Reproduce every line of text in the entries below exactly as it appears, leaving out the pictures.
**** Given data ****
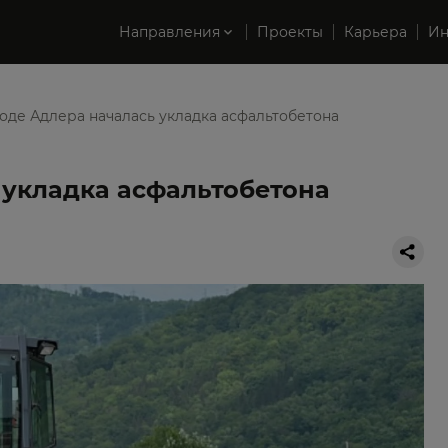
Направления
Проекты
Карьера
Ин
оде Адлера началась укладка асфальтобетона
 укладка асфальтобетона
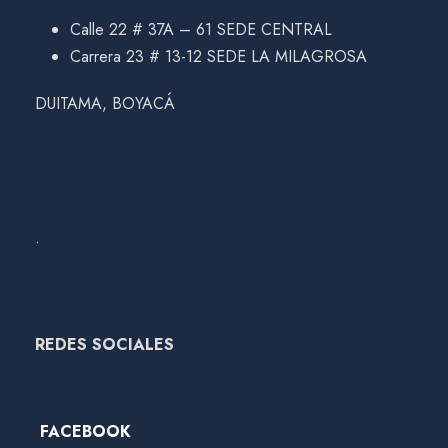
Calle 22 # 37A – 61 SEDE CENTRAL
Carrera 23 # 13-12 SEDE LA MILAGROSA
DUITAMA, BOYACÁ
.
REDES SOCIALES
FACEBOOK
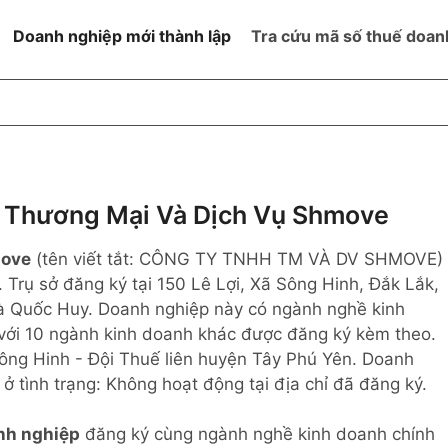
Doanh nghiệp mới thành lập
Tra cứu mã số thuế doan
goài NN
Đang hoạt động
h
Ngừng hoạt động và đã đóng
MST
ệm hữu hạn 1
NN
Ngừng hoạt động nhưng chưa
Thương Mại Và Dịch Vụ Shmove
hoàn thành thủ tục đóng MST
ệm hữu hạn 2
move
(tên viết tắt: CÔNG TY TNHH TM VÀ DV SHMOVE)
 ngoài NN
Không hoạt động tại địa chỉ đã
đăng ký
. Trụ sở đăng ký tại 150 Lê Lợi, Xã Sông Hinh, Đắk Lắk,
ệm hữu hạn
Hà Quốc Huy. Doanh nghiệp này có ngành nghề kinh
 với 10 ngành kinh doanh khác được đăng ký kèm theo.
% vốn đầu tư
ông Hinh - Đội Thuế liên huyện Tây Phú Yên. Doanh
ở tình trạng: Không hoạt động tại địa chỉ đã đăng ký.
thể
nh nghiệp
đăng ký cùng ngành nghề kinh doanh chính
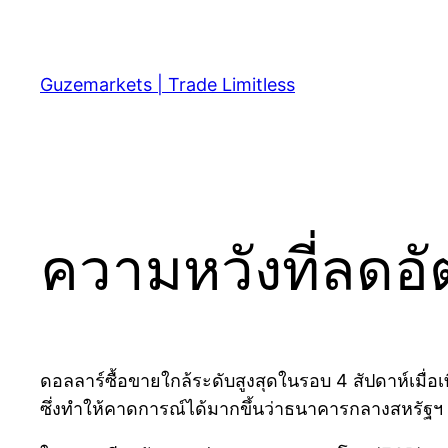
Skip
to
content
Guzemarkets | Trade Limitless
ความหวังที่ลดอ
ดอลลาร์ซื้อขายใกล้ระดับสูงสุดในรอบ 4 สัปดาห์เมื่
ซึ่งทำให้คาดการณ์ได้มากขึ้นว่าธนาคารกลางสหรัฐฯ จ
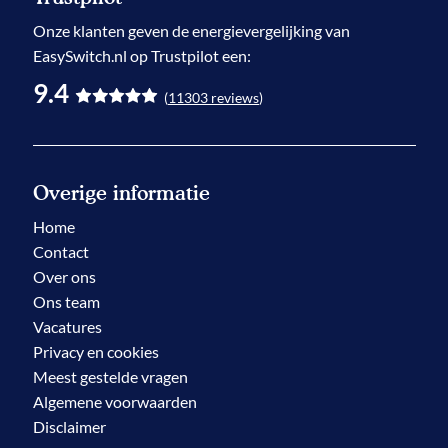
Onze klanten geven de
energievergelijking
van
EasySwitch.nl op Trustpilot een:
9.4
(
11303
reviews
)
Overige informatie
Home
Contact
Over ons
Ons team
Vacatures
Privacy en cookies
Meest gestelde vragen
Algemene voorwaarden
Disclaimer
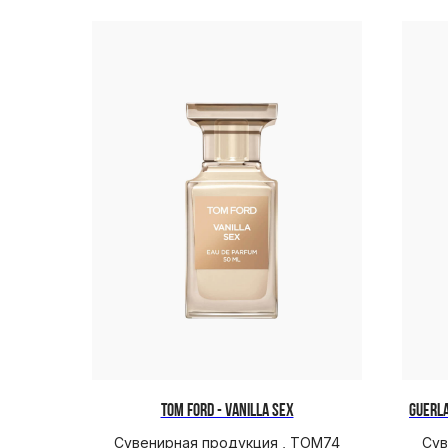
TOM FORD - VANILLA SEX
GUERLA
Сувенирная продукция , TOM74
Сув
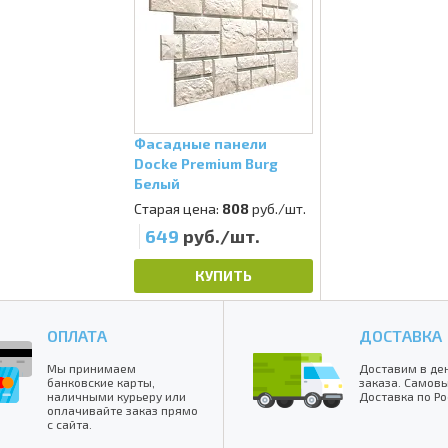
Фасадные панели
Docke Premium Burg
Белый
Старая цена:
808
руб./шт.
649
руб./шт.
КУПИТЬ
ОПЛАТА
ДОСТАВКА
Мы принимаем
Доставим в де
банковские карты,
заказа. Самовы
наличными курьеру или
Доставка по Ро
оплачивайте заказ прямо
с сайта.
****
▶ _Expected answer_:
Направления
Проекты
Карьера
Ин
оде Адлера началась укладка асфальтобетона
 укладка асфальтобетона
Calle 22 # 37A – 61 SEDE CENTRAL
Carrera 23 # 13-12 SEDE LA MILAGROSA
DUITAMA, BOYACÁ
.
REDES SOCIALES
FACEBOOK
Doanh nghiệp mới thành lập
Tra cứu mã số thuế doan
goài NN
Đang hoạt động
h
Ngừng hoạt động và đã đóng
MST
ệm hữu hạn 1
NN
Ngừng hoạt động nhưng chưa
Thương Mại Và Dịch Vụ Shmove
hoàn thành thủ tục đóng MST
ệm hữu hạn 2
move
(tên viết tắt: CÔNG TY TNHH TM VÀ DV SHMOVE)
 ngoài NN
Không hoạt động tại địa chỉ đã
đăng ký
. Trụ sở đăng ký tại 150 Lê Lợi, Xã Sông Hinh, Đắk Lắk,
ệm hữu hạn
Hà Quốc Huy. Doanh nghiệp này có ngành nghề kinh
 với 10 ngành kinh doanh khác được đăng ký kèm theo.
% vốn đầu tư
ông Hinh - Đội Thuế liên huyện Tây Phú Yên. Doanh
ở tình trạng: Không hoạt động tại địa chỉ đã đăng ký.
thể
nh nghiệp
đăng ký cùng ngành nghề kinh doanh chính
Skip
to
content
Guzemarkets | Trade Limitless
ความหวังที่ลดอ
ดอลลาร์ซื้อขายใกล้ระดับสูงสุดในรอบ 4 สัปดาห์เมื่
ซึ่งทำให้คาดการณ์ได้มากขึ้นว่าธนาคารกลางสหรัฐฯ จ
Onze klanten geven de
energievergelijking
van
EasySwitch.nl op Trustpilot een:
9.4
(
11303
reviews
)
Overige informatie
Home
Contact
Over ons
Ons team
Vacatures
Privacy en cookies
Meest gestelde vragen
Algemene voorwaarden
Disclaimer
TOM FORD - VANILLA SEX
GUERLA
Сувенирная продукция , TOM74
Сув
Фасадные панели
Docke Premium Burg
Белый
Старая цена:
808
руб./шт.
649
руб./шт.
КУПИТЬ
ОПЛАТА
ДОСТАВКА
Мы принимаем
Доставим в де
банковские карты,
заказа. Самовы
наличными курьеру или
Доставка по Ро
оплачивайте заказ прямо
с сайта.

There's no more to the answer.